Janice says she has only seen one minor drawback. "He's a little embarrassed that he has a card because other kids don't understand credit cards," she says. "Some of his friends assume he's spoiled and entitled to money from his parents. They think when they see it, that he can just spend whatever he wants."
Despite success stories like Zachary's, there are teenagers who just aren't ready to have their own credit card. Rebeca Castro, division manager of South Florida for Apprisen, a nonprofit credit counseling agency, says she sees many young adults come in for counseling who are deep in credit card debt. Consequently, she thinks parents should add a teenager as an authorized user before co-signing for a credit card. "I would hope that the parent would take them off as an authorized user if they're using credit irresponsibly," she says, adding that it's more difficult to close a co-signed account since both the parent and the child are jointly liable to repay the debt. Ulzheimer and Cunningham also say authorizing is a better option than co-signing.

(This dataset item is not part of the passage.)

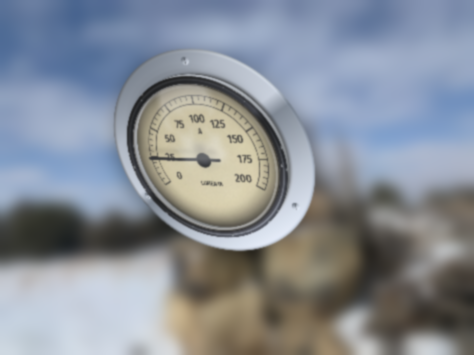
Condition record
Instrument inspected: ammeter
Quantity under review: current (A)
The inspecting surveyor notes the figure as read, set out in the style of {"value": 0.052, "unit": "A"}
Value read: {"value": 25, "unit": "A"}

Cunningham says parents should consider that their child's teenage years are an opportune time teach them how to use credit responsibly—before they enter the job market or go off to college and get bombarded with credit card offers. Recent research reinforces Cunningham's concern. According to a survey conducted by five universities and published in April, approximately 70 percent of college students have a credit card, and more than 90 percent of them carry a balance from month to month.
According to Cunningham, the ideal time to teach children how to use credit cards is while they're still under the parents' roof, because parents are in a position to bail their child out of a bad credit situation. She warns: "The world or the creditor is not going to be as forgiving as the parents."